Can a parent be denied visitation rights after a divorce? Yes, but only under extremely limited circumstances. In general, it is presumed that it is in a child's best interests to have contact with both parents. It is only if the parent (or the parent's behavior) is a threat to the child in some manner that visitation will be denied. For example, if it is demonstrated that the parent abused the children in some way, a judge may determine that it is best not to permit the parent and children to be alone together. The person seeking to prevent visitation will have a very heavy burden to prove that circumstances justify a total denial of contact.
An alternative to no visitation is supervised visitation, where the parent sees the children in the presence of a third party who will be able to prevent any harmful action. The person who supervises can be a family member, close friend, counselor, or clergyman. Some communities have court-supervised visitation programs, in which a government worker or volunteer oversees the visit.
Can an ex-spouse who has custody move with the children to another state? Not unless the court gives permission or the ex-spouse consents. The rules vary from state to state, and you should consult an attorney to find out what your local laws are. The obvious problem with moving out of state with the children is that it will usually interfere with your former spouse's visitation with the children. (A parent who does not have physical custody can move anywhere he or she wants.)
You will be asked about the reasons for your move.

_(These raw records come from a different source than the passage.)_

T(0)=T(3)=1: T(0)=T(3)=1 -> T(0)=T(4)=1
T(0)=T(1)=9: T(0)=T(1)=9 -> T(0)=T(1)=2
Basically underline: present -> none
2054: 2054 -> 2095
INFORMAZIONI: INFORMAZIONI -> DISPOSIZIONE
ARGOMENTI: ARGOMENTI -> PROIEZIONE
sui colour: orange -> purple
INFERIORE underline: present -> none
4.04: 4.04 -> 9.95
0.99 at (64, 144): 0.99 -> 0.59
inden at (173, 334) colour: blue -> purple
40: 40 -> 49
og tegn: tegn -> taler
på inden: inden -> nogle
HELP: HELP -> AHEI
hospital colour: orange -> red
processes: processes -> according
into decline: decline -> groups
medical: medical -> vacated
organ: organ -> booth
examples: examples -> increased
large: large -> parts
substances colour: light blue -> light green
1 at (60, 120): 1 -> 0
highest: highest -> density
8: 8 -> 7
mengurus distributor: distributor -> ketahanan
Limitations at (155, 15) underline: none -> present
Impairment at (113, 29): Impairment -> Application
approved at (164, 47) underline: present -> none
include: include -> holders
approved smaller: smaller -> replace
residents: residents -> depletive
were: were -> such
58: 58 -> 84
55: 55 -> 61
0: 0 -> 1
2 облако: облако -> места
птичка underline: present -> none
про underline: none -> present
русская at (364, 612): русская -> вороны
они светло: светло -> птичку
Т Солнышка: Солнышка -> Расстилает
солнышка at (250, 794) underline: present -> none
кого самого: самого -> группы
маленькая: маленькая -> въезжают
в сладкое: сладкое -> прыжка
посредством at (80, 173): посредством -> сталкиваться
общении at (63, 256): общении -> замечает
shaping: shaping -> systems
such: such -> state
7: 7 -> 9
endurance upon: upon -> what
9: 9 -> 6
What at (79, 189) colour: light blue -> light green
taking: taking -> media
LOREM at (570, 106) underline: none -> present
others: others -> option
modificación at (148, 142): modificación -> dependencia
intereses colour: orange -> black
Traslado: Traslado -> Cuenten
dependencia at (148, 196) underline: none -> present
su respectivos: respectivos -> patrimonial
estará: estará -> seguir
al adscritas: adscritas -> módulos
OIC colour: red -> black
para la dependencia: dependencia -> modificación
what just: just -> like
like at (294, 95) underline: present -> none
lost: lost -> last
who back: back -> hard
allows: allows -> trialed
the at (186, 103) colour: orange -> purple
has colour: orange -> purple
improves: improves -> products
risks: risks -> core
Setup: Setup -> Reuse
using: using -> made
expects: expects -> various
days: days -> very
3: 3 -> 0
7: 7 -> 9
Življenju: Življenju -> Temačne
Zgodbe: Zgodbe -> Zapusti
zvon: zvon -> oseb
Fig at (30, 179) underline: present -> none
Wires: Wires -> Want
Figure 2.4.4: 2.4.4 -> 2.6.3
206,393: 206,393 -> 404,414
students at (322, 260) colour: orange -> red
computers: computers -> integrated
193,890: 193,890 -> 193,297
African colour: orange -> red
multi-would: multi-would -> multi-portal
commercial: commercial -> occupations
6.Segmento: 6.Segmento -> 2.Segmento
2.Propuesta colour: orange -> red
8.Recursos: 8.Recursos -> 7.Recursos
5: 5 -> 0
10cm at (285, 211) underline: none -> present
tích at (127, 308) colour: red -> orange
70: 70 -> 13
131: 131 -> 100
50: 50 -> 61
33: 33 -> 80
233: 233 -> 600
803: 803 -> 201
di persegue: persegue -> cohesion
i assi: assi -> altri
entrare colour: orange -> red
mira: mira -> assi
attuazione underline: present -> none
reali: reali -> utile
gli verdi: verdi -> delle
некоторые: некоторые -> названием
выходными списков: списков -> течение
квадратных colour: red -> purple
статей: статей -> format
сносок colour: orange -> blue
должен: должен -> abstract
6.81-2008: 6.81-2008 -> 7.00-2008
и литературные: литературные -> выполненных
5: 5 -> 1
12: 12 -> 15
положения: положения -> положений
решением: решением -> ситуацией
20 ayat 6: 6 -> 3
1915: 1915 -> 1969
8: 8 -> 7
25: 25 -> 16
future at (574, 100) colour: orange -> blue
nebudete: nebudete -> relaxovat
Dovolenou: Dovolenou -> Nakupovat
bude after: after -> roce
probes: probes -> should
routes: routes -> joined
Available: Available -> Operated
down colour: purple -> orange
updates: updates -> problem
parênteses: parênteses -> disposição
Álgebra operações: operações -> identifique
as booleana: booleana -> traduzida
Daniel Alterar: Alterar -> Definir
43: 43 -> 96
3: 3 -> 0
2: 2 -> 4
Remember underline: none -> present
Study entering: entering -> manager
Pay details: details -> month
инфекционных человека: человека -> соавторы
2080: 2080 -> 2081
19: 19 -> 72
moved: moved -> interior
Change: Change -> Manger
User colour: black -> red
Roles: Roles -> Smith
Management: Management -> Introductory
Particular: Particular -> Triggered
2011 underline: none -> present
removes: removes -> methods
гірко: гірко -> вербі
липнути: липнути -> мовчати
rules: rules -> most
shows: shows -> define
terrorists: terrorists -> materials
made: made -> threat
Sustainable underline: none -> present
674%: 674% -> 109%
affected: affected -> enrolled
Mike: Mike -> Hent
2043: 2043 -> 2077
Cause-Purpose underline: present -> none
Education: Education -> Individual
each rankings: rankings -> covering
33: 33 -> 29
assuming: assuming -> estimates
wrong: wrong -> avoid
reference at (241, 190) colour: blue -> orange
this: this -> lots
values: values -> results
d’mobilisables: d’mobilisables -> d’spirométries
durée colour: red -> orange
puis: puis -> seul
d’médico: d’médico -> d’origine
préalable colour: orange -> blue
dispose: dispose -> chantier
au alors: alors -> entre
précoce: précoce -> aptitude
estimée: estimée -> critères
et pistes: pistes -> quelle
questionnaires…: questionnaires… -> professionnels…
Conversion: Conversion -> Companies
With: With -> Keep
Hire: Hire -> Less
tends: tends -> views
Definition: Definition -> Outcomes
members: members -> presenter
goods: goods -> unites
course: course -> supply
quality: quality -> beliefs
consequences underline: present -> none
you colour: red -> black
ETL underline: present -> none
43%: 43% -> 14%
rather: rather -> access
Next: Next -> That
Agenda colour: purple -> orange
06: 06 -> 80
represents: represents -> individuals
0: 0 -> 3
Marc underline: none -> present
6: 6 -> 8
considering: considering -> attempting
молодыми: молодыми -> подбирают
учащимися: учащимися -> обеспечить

The questions might include: What impact will the move have on the children?
Will you find opportunities there that are unavailable here?
How far away are you moving?
What will the impact be on your former spouse's visitation rights?
Are you doing this just to thwart your spouse's visitation?
Everything depends upon the specific circumstances of your case, as well as the law in your state. It may be, for instance, that by moving out of state, you only add a few minutes or a half an hour onto the drive, and the visitation times can be adjusted to account for that time. Or, if you have enough money and an airport is convenient to both of you, your ex-spouse may agree to see the children for several longer visitations each year instead of every other weekend.
If you move without the consent of your former spouse or court permission, you may be arrested for kidnapping, so you really should consult an attorney if this problem arises for you.
Note: While you may be restricted from moving even one mile if it means you'll cross state lines, there are no limitations on your freedom to move within the same state--even if it's 200 miles away, unless your divorce agreement specifically restricts your ability to move.
Does a grandparent have the right to visit the children after a divorce? In general, no one other than the child's biological or adoptive parents and, in some states, siblings, have an automatic right to visit. Grandparents and other relatives may see the child when the custodial parent permits it, or when the non-custodial parent has visitation. Many states provide for grandparent visitation if it is demonstrated that such visitation would be in a child's best interests.
As with all issues in a divorce, the parties involved may agree to whatever terms and provisions they want. Thus, if you and your spouse want to allow grandparents to visit, you can negotiate to include such a provision in your divorce settlement.
Do step-parents have a right to visit? Not usually, unless it is demonstrated that visitations would be in the best interests of a child. This is especially true when a step-parent has assumed the role of parent. And again, you and your spouse could agree to include a visitation arrangement in your divorce settlement.